MIT researchers develop a new approach for water desalination
A new approach to desalination being developed by researchers at MIT and in Korea could lead to small, portable units that could be powered by solar cells or batteries and could deliver enough fresh water to supply the needs of a family or small village. As an added bonus, the system would also remove many contaminants, viruses and bacteria at the same time.
One of the leading desalination methods, called reverse osmosis, uses membranes that filter out the salt, but these require strong pumps to maintain the high pressure needed to push the water through the membrane, and are subject to fouling and blockage of the pores in the membrane by salt and contaminants. The new approach, called ion concentration polarization, separates salts and microbes from the water with the help of electrostatics – repelling them away from the ion-selective membrane in the system.
The system works at a microscopic scale, using fabrication methods developed for micro-fluidic devices (similar to the manufacture of microchips) for materials such as silicone (synthetic rubber). Each individual device would only process minute amounts of water, but a large number of them. The researchers expect an array with 1,600 units, fabricated on an 8-inch-diameter wafer, could produce about 15 liters of water per hour. Salt water would be poured in at the top, and fresh water and concentrated brine collected from two outlets at the bottom, so the whole unit could be self-contained and driven by gravity.
So far, the researchers have successfully tested a single unit, using seawater they collected from a Massachusetts beach. The water was then deliberately contaminated with small plastic particles, protein and human blood. The unit removed more than 99 percent of the salt and other contaminants. “We clearly demonstrated that we can do it at the unit chip level,” said Sung Jae Kim.

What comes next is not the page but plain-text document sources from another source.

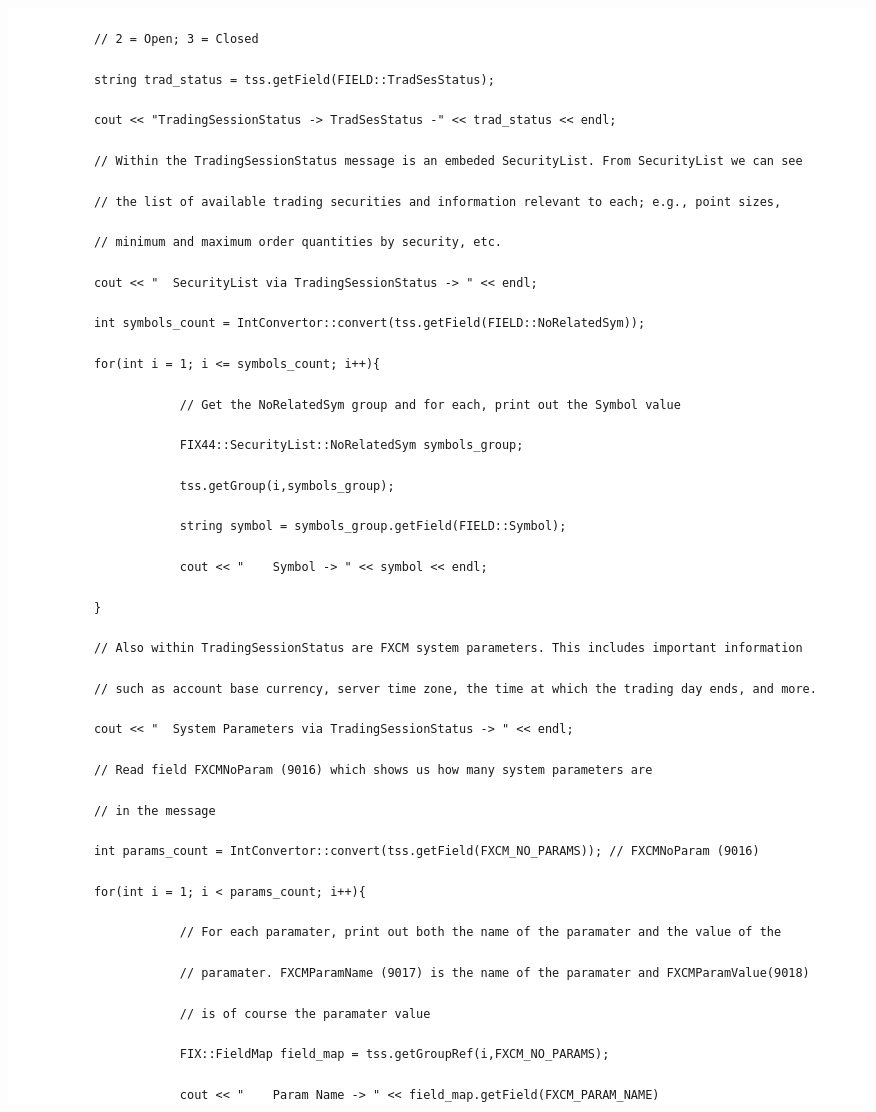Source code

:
 ```

            // 2 = Open; 3 = Closed

            string trad_status = tss.getField(FIELD::TradSesStatus);

            cout << "TradingSessionStatus -> TradSesStatus -" << trad_status << endl;

            // Within the TradingSessionStatus message is an embeded SecurityList. From SecurityList we can see

            // the list of available trading securities and information relevant to each; e.g., point sizes,

            // minimum and maximum order quantities by security, etc. 

            cout << "  SecurityList via TradingSessionStatus -> " << endl;

            int symbols_count = IntConvertor::convert(tss.getField(FIELD::NoRelatedSym));

            for(int i = 1; i <= symbols_count; i++){

                        // Get the NoRelatedSym group and for each, print out the Symbol value

                        FIX44::SecurityList::NoRelatedSym symbols_group;

                        tss.getGroup(i,symbols_group);

                        string symbol = symbols_group.getField(FIELD::Symbol);

                        cout << "    Symbol -> " << symbol << endl;

            }

            // Also within TradingSessionStatus are FXCM system parameters. This includes important information

            // such as account base currency, server time zone, the time at which the trading day ends, and more.

            cout << "  System Parameters via TradingSessionStatus -> " << endl;

            // Read field FXCMNoParam (9016) which shows us how many system parameters are 

            // in the message

            int params_count = IntConvertor::convert(tss.getField(FXCM_NO_PARAMS)); // FXCMNoParam (9016)

            for(int i = 1; i < params_count; i++){

                        // For each paramater, print out both the name of the paramater and the value of the 

                        // paramater. FXCMParamName (9017) is the name of the paramater and FXCMParamValue(9018)

                        // is of course the paramater value

                        FIX::FieldMap field_map = tss.getGroupRef(i,FXCM_NO_PARAMS);

                        cout << "    Param Name -> " << field_map.getField(FXCM_PARAM_NAME) 

```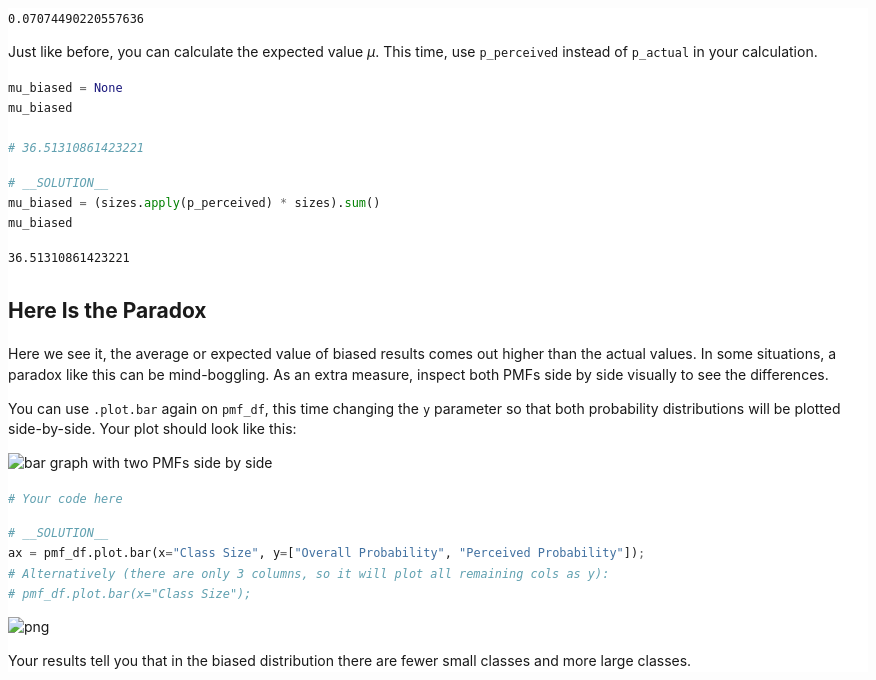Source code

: 
    0.07074490220557636



Just like before, you can calculate the expected value $\mu$. This time, use `p_perceived` instead of `p_actual` in your calculation.


```python
mu_biased = None
mu_biased

# 36.51310861423221
```


```python
# __SOLUTION__ 
mu_biased = (sizes.apply(p_perceived) * sizes).sum()
mu_biased
```




    36.51310861423221



## Here Is the Paradox 

Here we see it, the average or expected value of biased results comes out higher than the actual values. In some situations, a paradox like this can be mind-boggling. As an extra measure, inspect both PMFs side by side visually to see the differences. 

You can use `.plot.bar` again on `pmf_df`, this time changing the `y` parameter so that both probability distributions will be plotted side-by-side. Your plot should look like this:

![bar graph with two PMFs side by side](side_by_side_graph.png)


```python
# Your code here
```


```python
# __SOLUTION__
ax = pmf_df.plot.bar(x="Class Size", y=["Overall Probability", "Perceived Probability"]);
# Alternatively (there are only 3 columns, so it will plot all remaining cols as y):
# pmf_df.plot.bar(x="Class Size");
```


    
![png](index_files/index_36_0.png)
    


Your results tell you that in the biased distribution there are fewer small classes and more large classes. 
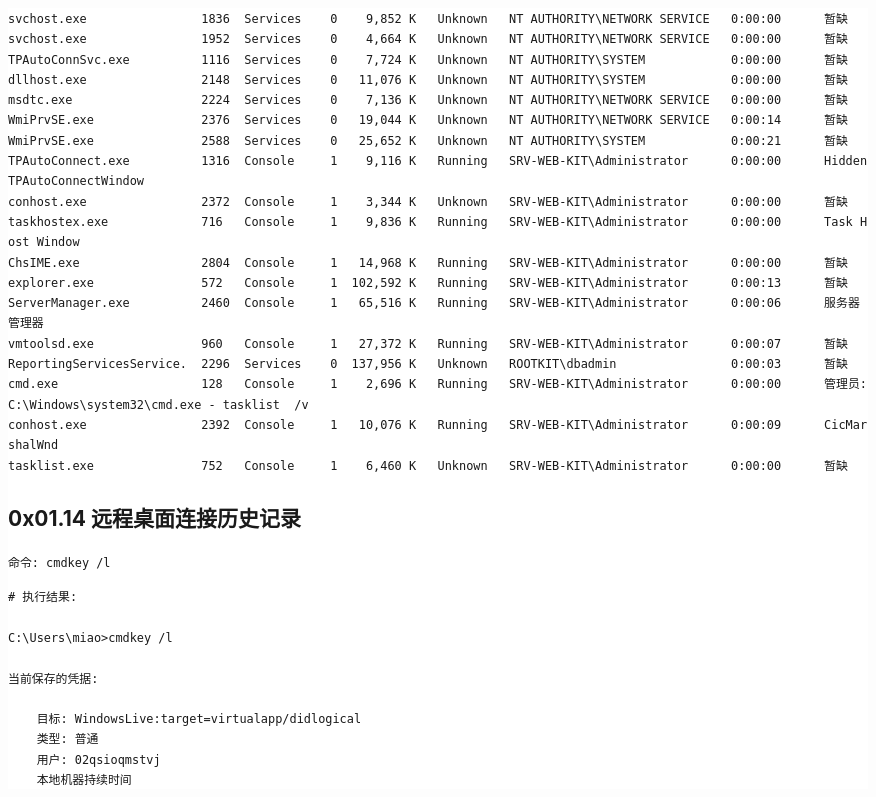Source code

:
 ```
svchost.exe                1836  Services    0    9,852 K   Unknown   NT AUTHORITY\NETWORK SERVICE   0:00:00      暂缺  
svchost.exe                1952  Services    0    4,664 K   Unknown   NT AUTHORITY\NETWORK SERVICE   0:00:00      暂缺  
TPAutoConnSvc.exe          1116  Services    0    7,724 K   Unknown   NT AUTHORITY\SYSTEM            0:00:00      暂缺  
dllhost.exe                2148  Services    0   11,076 K   Unknown   NT AUTHORITY\SYSTEM            0:00:00      暂缺  
msdtc.exe                  2224  Services    0    7,136 K   Unknown   NT AUTHORITY\NETWORK SERVICE   0:00:00      暂缺  
WmiPrvSE.exe               2376  Services    0   19,044 K   Unknown   NT AUTHORITY\NETWORK SERVICE   0:00:14      暂缺  
WmiPrvSE.exe               2588  Services    0   25,652 K   Unknown   NT AUTHORITY\SYSTEM            0:00:21      暂缺  
TPAutoConnect.exe          1316  Console     1    9,116 K   Running   SRV-WEB-KIT\Administrator      0:00:00      HiddenTPAutoConnectWindow   
conhost.exe                2372  Console     1    3,344 K   Unknown   SRV-WEB-KIT\Administrator      0:00:00      暂缺  
taskhostex.exe             716   Console     1    9,836 K   Running   SRV-WEB-KIT\Administrator      0:00:00      Task Host Window            
ChsIME.exe                 2804  Console     1   14,968 K   Running   SRV-WEB-KIT\Administrator      0:00:00      暂缺  
explorer.exe               572   Console     1  102,592 K   Running   SRV-WEB-KIT\Administrator      0:00:13      暂缺  
ServerManager.exe          2460  Console     1   65,516 K   Running   SRV-WEB-KIT\Administrator      0:00:06      服务器管理器                
vmtoolsd.exe               960   Console     1   27,372 K   Running   SRV-WEB-KIT\Administrator      0:00:07      暂缺  
ReportingServicesService.  2296  Services    0  137,956 K   Unknown   ROOTKIT\dbadmin                0:00:03      暂缺  
cmd.exe                    128   Console     1    2,696 K   Running   SRV-WEB-KIT\Administrator      0:00:00      管理员: C:\Windows\system32\cmd.exe - tasklist  /v
conhost.exe                2392  Console     1   10,076 K   Running   SRV-WEB-KIT\Administrator      0:00:09      CicMarshalWnd               
tasklist.exe               752   Console     1    6,460 K   Unknown   SRV-WEB-KIT\Administrator      0:00:00      暂缺  
```

## 0x01.14 远程桌面连接历史记录  

```
命令: cmdkey /l
```


```
# 执行结果:

C:\Users\miao>cmdkey /l

当前保存的凭据:

    目标: WindowsLive:target=virtualapp/didlogical
    类型: 普通
    用户: 02qsioqmstvj
    本地机器持续时间
```
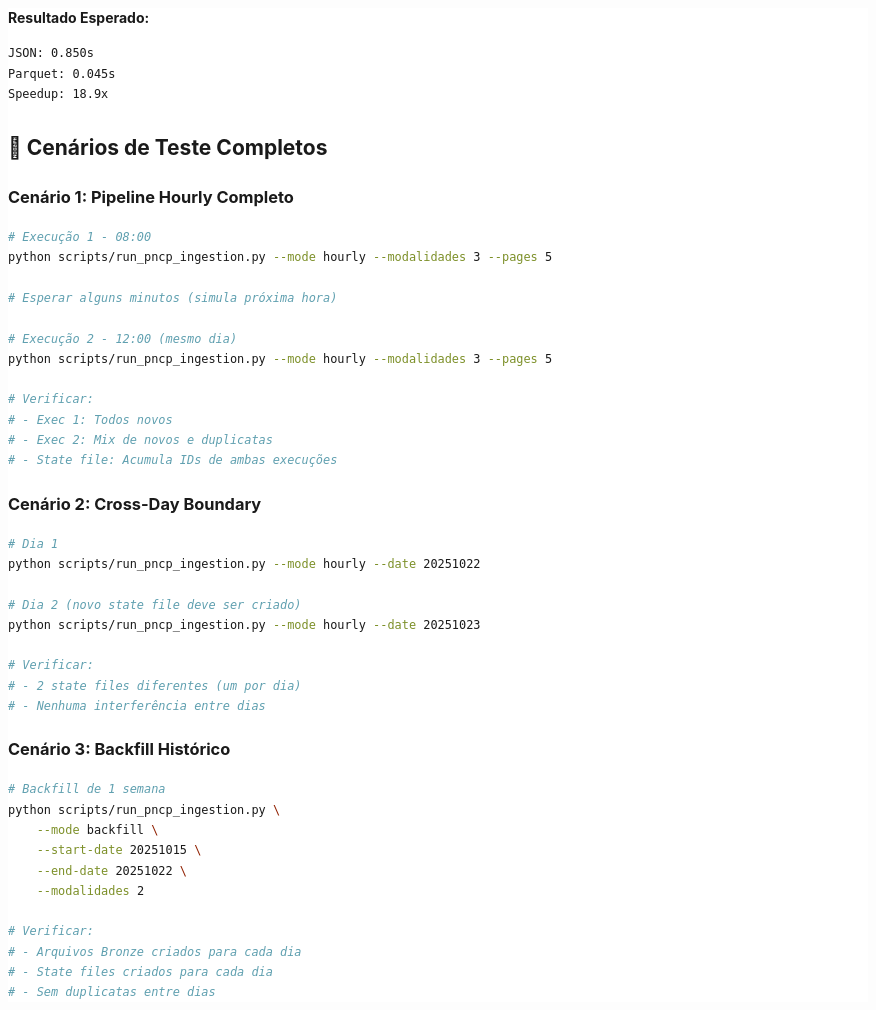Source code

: **Resultado Esperado:**
```
JSON: 0.850s
Parquet: 0.045s
Speedup: 18.9x
```

## 🎯 Cenários de Teste Completos

### Cenário 1: Pipeline Hourly Completo

```bash
# Execução 1 - 08:00
python scripts/run_pncp_ingestion.py --mode hourly --modalidades 3 --pages 5

# Esperar alguns minutos (simula próxima hora)

# Execução 2 - 12:00 (mesmo dia)
python scripts/run_pncp_ingestion.py --mode hourly --modalidades 3 --pages 5

# Verificar:
# - Exec 1: Todos novos
# - Exec 2: Mix de novos e duplicatas
# - State file: Acumula IDs de ambas execuções
```

### Cenário 2: Cross-Day Boundary

```bash
# Dia 1
python scripts/run_pncp_ingestion.py --mode hourly --date 20251022

# Dia 2 (novo state file deve ser criado)
python scripts/run_pncp_ingestion.py --mode hourly --date 20251023

# Verificar:
# - 2 state files diferentes (um por dia)
# - Nenhuma interferência entre dias
```

### Cenário 3: Backfill Histórico

```bash
# Backfill de 1 semana
python scripts/run_pncp_ingestion.py \
    --mode backfill \
    --start-date 20251015 \
    --end-date 20251022 \
    --modalidades 2

# Verificar:
# - Arquivos Bronze criados para cada dia
# - State files criados para cada dia
# - Sem duplicatas entre dias
```
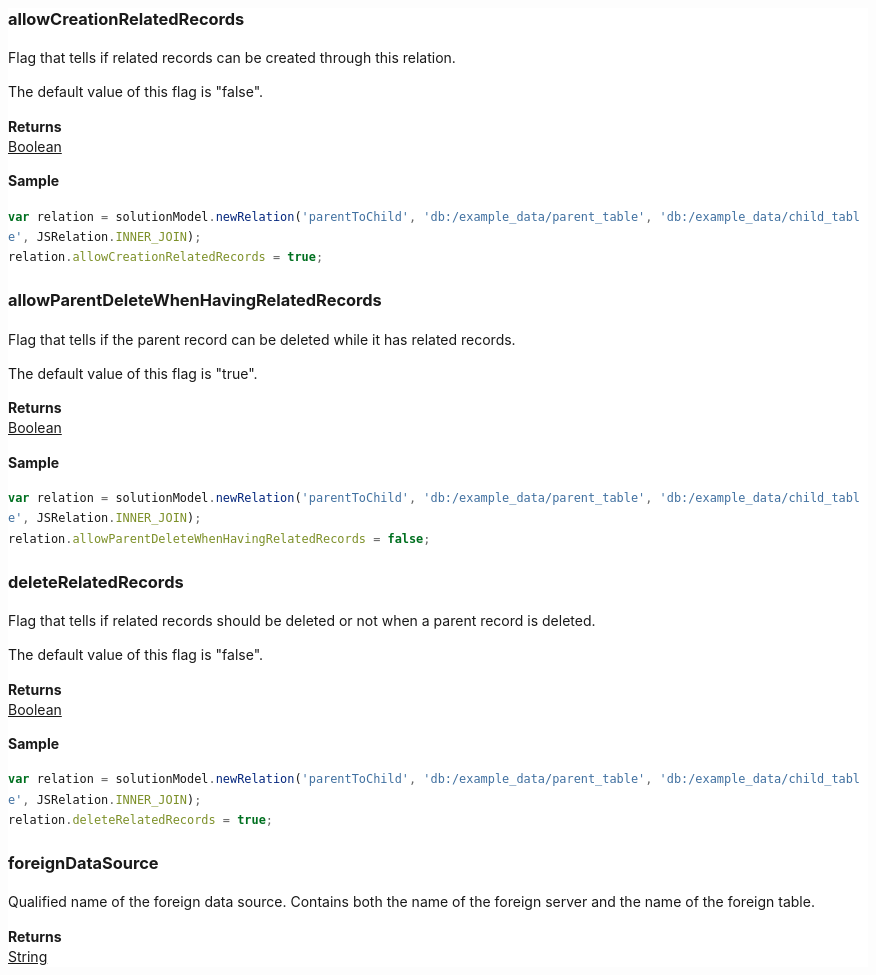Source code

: ### allowCreationRelatedRecords

Flag that tells if related records can be created through this relation.

The default value of this flag is "false".

**Returns**\
[Boolean](../JSLib/Boolean.md) 


**Sample**

```javascript
var relation = solutionModel.newRelation('parentToChild', 'db:/example_data/parent_table', 'db:/example_data/child_table', JSRelation.INNER_JOIN);
relation.allowCreationRelatedRecords = true;
```
### allowParentDeleteWhenHavingRelatedRecords

Flag that tells if the parent record can be deleted while it has related records.

The default value of this flag is "true".

**Returns**\
[Boolean](../JSLib/Boolean.md) 


**Sample**

```javascript
var relation = solutionModel.newRelation('parentToChild', 'db:/example_data/parent_table', 'db:/example_data/child_table', JSRelation.INNER_JOIN);
relation.allowParentDeleteWhenHavingRelatedRecords = false;
```
### deleteRelatedRecords

Flag that tells if related records should be deleted or not when a parent record is deleted.

The default value of this flag is "false".

**Returns**\
[Boolean](../JSLib/Boolean.md) 


**Sample**

```javascript
var relation = solutionModel.newRelation('parentToChild', 'db:/example_data/parent_table', 'db:/example_data/child_table', JSRelation.INNER_JOIN);
relation.deleteRelatedRecords = true;
```
### foreignDataSource

Qualified name of the foreign data source. Contains both the name of the foreign
server and the name of the foreign table.

**Returns**\
[String](../JSLib/String.md)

While the amount of electricity required by this method is actually slightly greater than for present large-scale methods such as reverse osmosis, the researchers claim there is no other method that can produce small-scale desalination with anywhere near this level of efficiency. If the proposed system is properly engineered, it would use about as much power as a conventional lightbulb.
Since the separation occurs electrostatically, it doesn’t work for removing contaminants that have no electric charge. To take care of these remaining particles (mostly industrial pollutants) the researchers suggest the unit could be combined with a conventional charcoal filter system, thus achieving pure, safe drinking water through a single simple device.
Having proved the principle in a single-unit device, Kim and his associates plan to produce a 100-unit device to demonstrate the scaling-up of the process, followed by a 10,000-unit system. They expect it will take about two years before the system will be ready to develop as a product.
“After that,” says Kim, “we’ll know if it’s possible” for this to work as a robust, portable system, “and what problems might need to be worked on.”